TASK TO CARRY OUT:
Go over the entries and report the lines where the word "excellent" occurs.

INPUT RECORDS:

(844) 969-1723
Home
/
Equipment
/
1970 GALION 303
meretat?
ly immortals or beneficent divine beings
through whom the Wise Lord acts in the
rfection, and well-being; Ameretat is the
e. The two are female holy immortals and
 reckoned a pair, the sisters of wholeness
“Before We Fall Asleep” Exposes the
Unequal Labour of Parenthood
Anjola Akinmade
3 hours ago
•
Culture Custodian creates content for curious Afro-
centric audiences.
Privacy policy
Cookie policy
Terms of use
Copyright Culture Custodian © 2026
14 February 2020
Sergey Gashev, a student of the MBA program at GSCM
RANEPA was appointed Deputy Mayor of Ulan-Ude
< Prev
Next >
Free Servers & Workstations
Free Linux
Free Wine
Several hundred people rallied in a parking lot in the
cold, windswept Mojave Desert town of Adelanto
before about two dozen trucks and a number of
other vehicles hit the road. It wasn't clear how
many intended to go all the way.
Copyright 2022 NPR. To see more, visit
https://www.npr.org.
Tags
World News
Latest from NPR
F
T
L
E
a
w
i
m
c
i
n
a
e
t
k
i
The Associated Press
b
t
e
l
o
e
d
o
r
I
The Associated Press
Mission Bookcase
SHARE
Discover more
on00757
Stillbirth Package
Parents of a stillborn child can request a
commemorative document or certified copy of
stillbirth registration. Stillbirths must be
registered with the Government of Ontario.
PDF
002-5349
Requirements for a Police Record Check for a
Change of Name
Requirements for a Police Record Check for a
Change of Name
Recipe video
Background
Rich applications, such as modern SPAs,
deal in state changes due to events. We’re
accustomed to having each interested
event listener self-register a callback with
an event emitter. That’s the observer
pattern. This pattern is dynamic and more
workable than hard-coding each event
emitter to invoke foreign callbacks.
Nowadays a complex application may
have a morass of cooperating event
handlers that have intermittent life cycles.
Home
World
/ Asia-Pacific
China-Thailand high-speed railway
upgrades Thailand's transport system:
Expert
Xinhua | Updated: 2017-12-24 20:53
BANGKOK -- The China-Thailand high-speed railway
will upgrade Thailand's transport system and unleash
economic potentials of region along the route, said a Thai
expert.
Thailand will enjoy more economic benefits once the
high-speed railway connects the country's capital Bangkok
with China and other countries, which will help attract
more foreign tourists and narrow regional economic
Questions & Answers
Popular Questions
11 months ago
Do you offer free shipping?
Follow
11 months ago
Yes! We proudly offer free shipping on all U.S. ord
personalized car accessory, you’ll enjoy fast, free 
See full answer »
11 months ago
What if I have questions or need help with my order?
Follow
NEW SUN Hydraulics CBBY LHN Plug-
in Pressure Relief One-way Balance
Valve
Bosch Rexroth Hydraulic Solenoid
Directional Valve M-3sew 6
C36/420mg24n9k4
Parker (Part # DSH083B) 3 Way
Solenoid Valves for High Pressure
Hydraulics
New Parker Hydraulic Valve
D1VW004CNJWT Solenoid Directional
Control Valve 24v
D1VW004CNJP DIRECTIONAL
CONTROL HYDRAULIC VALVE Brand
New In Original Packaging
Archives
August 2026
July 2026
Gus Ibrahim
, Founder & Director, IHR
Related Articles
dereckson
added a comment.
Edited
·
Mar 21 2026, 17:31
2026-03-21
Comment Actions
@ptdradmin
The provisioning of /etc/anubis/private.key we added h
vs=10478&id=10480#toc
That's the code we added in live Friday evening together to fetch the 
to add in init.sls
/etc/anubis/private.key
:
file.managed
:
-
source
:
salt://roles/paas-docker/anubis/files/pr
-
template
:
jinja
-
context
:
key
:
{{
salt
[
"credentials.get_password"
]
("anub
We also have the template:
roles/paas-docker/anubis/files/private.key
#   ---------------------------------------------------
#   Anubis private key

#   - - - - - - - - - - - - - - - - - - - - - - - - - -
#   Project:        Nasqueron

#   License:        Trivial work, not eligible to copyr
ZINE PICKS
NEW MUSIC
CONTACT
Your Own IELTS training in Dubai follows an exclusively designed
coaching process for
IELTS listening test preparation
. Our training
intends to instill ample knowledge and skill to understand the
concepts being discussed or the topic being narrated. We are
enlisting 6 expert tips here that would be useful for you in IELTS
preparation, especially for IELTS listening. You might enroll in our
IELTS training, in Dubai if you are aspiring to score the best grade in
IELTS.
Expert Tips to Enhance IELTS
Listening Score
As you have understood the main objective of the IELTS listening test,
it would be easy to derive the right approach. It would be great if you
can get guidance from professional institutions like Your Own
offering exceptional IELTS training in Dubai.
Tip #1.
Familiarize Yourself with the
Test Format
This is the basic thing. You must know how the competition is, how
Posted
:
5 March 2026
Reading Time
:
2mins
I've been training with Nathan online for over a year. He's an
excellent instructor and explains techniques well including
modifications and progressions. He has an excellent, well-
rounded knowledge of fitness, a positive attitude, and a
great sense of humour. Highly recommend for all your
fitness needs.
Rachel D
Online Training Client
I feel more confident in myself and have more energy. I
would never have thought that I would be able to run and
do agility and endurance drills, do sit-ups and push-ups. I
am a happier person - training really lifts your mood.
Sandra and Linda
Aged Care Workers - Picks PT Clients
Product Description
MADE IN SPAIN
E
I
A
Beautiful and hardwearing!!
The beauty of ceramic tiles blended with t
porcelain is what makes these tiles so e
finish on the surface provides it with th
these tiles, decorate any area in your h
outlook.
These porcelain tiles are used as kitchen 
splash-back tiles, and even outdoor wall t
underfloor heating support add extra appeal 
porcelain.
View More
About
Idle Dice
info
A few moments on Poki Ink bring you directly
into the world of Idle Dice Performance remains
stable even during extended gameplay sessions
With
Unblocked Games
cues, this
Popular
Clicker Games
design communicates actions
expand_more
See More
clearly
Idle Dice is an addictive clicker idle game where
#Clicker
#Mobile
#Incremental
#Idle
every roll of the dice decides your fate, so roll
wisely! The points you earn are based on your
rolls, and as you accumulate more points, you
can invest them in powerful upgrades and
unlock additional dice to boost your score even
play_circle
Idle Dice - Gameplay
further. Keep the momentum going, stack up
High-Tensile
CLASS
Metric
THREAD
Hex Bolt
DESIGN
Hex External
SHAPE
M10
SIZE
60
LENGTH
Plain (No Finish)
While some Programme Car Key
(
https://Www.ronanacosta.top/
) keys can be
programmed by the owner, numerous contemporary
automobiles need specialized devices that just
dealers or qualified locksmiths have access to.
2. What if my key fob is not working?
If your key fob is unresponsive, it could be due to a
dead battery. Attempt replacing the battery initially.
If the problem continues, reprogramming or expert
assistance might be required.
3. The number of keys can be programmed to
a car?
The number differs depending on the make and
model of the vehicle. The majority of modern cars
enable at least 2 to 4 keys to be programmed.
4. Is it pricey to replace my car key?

OUTPUT FOR THIS TASK:
excellent instructor and explains techniques well including
modifications and progressions. He has an excellent, well-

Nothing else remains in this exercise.